Start of Records shown

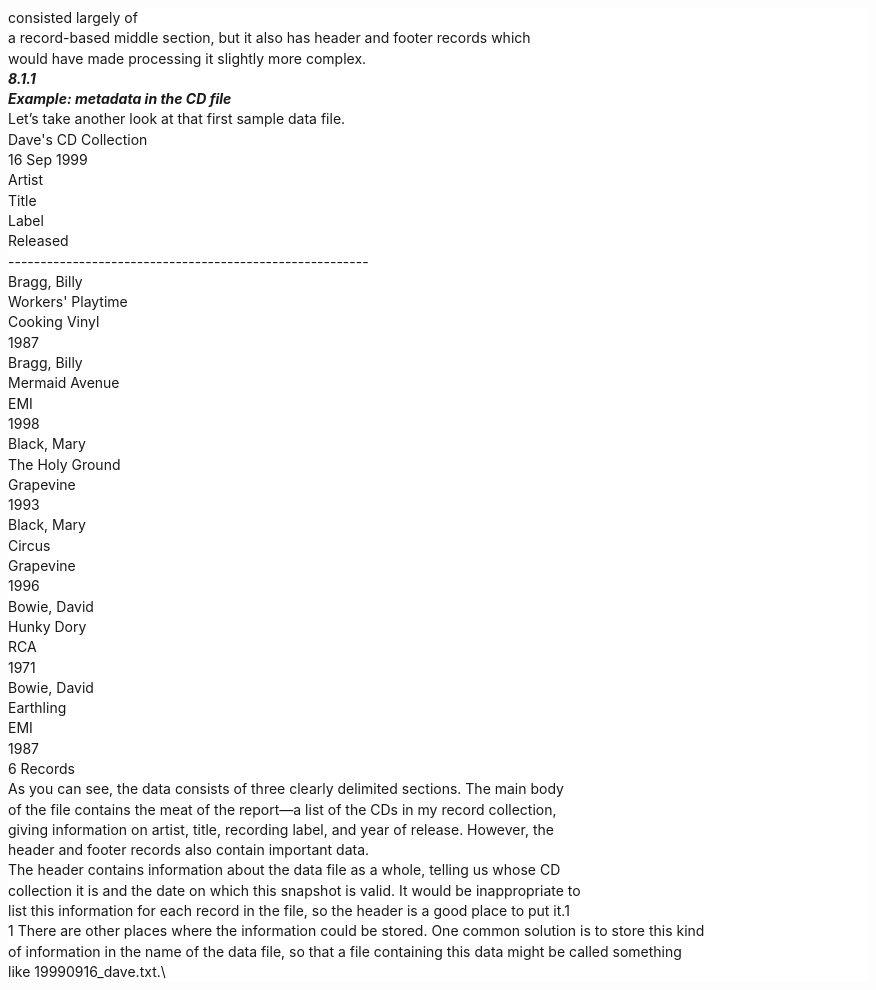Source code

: consisted largely of\
a record-based middle section, but it also has header and footer records
which\
would have made processing it slightly more complex.\
 ***8.1.1***\
 ***Example: metadata in the CD file***\
 Let’s take another look at that first sample data file.\
 Dave's CD Collection\
 16 Sep 1999\
 Artist\
 Title\
 Label\
 Released\
 --------------------------------------------------------\
 Bragg, Billy\
 Workers' Playtime\
 Cooking Vinyl\
 1987\
 Bragg, Billy\
 Mermaid Avenue\
 EMI\
 1998\
 Black, Mary\
 The Holy Ground\
 Grapevine\
 1993\
 Black, Mary\
 Circus\
 Grapevine\
 1996\
 Bowie, David\
 Hunky Dory\
 RCA\
 1971\
 Bowie, David\
 Earthling\
 EMI\
 1987\
 6 Records\
 As you can see, the data consists of three clearly delimited sections.
The main body\
of the file contains the meat of the report—a list of the CDs in my
record collection,\
giving information on artist, title, recording label, and year of
release. However, the\
header and footer records also contain important data.\
 The header contains information about the data file as a whole, telling
us whose CD\
 collection it is and the date on which this snapshot is valid. It would
be inappropriate to\
list this information for each record in the file, so the header is a
good place to put it.1\
 1 There are other places where the information could be stored. One
common solution is to store this kind\
 of information in the name of the data file, so that a file containing
this data might be called something\
like 19990916\_dave.txt.\
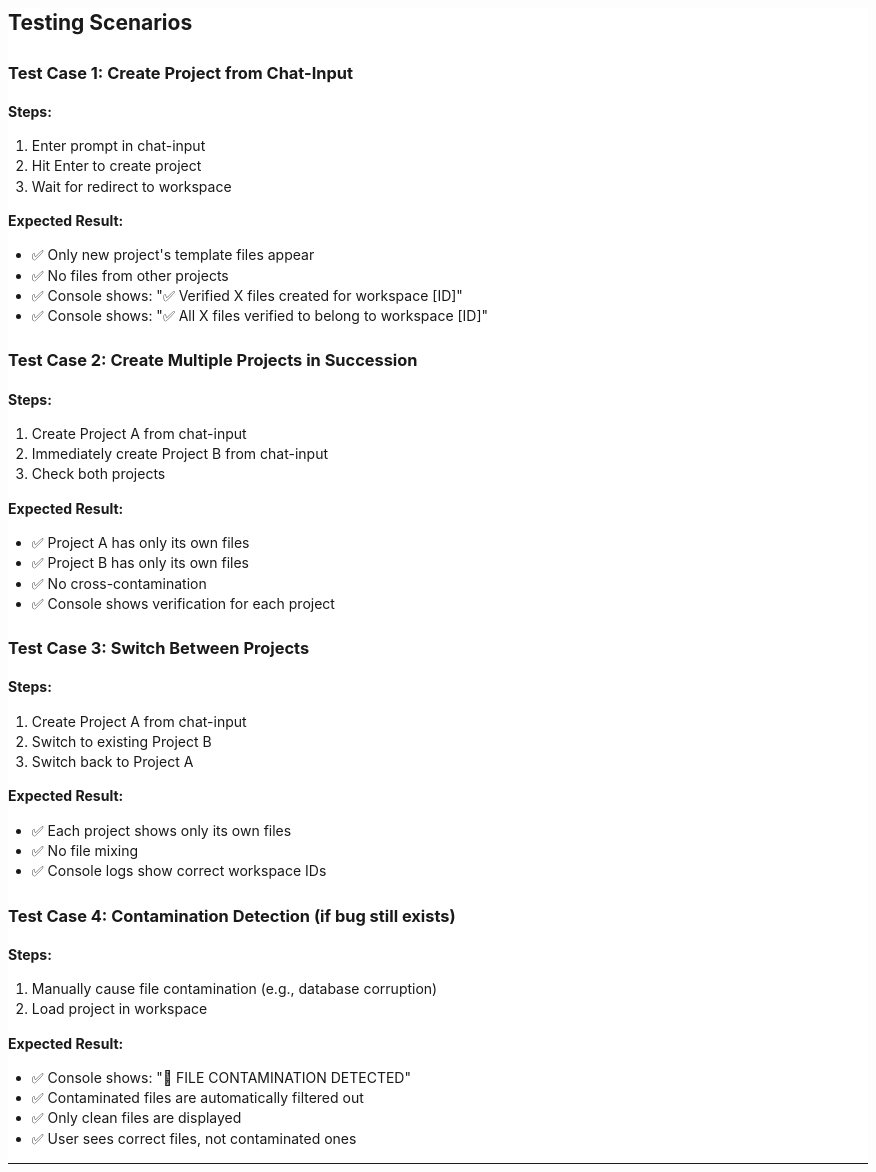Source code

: 
## Testing Scenarios

### Test Case 1: Create Project from Chat-Input
**Steps:**
1. Enter prompt in chat-input
2. Hit Enter to create project
3. Wait for redirect to workspace

**Expected Result:**
- ✅ Only new project's template files appear
- ✅ No files from other projects
- ✅ Console shows: "✅ Verified X files created for workspace [ID]"
- ✅ Console shows: "✅ All X files verified to belong to workspace [ID]"

### Test Case 2: Create Multiple Projects in Succession
**Steps:**
1. Create Project A from chat-input
2. Immediately create Project B from chat-input
3. Check both projects

**Expected Result:**
- ✅ Project A has only its own files
- ✅ Project B has only its own files
- ✅ No cross-contamination
- ✅ Console shows verification for each project

### Test Case 3: Switch Between Projects
**Steps:**
1. Create Project A from chat-input
2. Switch to existing Project B
3. Switch back to Project A

**Expected Result:**
- ✅ Each project shows only its own files
- ✅ No file mixing
- ✅ Console logs show correct workspace IDs

### Test Case 4: Contamination Detection (if bug still exists)
**Steps:**
1. Manually cause file contamination (e.g., database corruption)
2. Load project in workspace

**Expected Result:**
- ✅ Console shows: "🚨 FILE CONTAMINATION DETECTED"
- ✅ Contaminated files are automatically filtered out
- ✅ Only clean files are displayed
- ✅ User sees correct files, not contaminated ones

---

End of Records shown

§ **What the task requires**
Return every line of the listing above where "information" appears.

§ **Exercise solution**
giving information on artist, title, recording label, and year of
 The header contains information about the data file as a whole, telling
list this information for each record in the file, so the header is a
 1 There are other places where the information could be stored. One
 of information in the name of the data file, so that a file containing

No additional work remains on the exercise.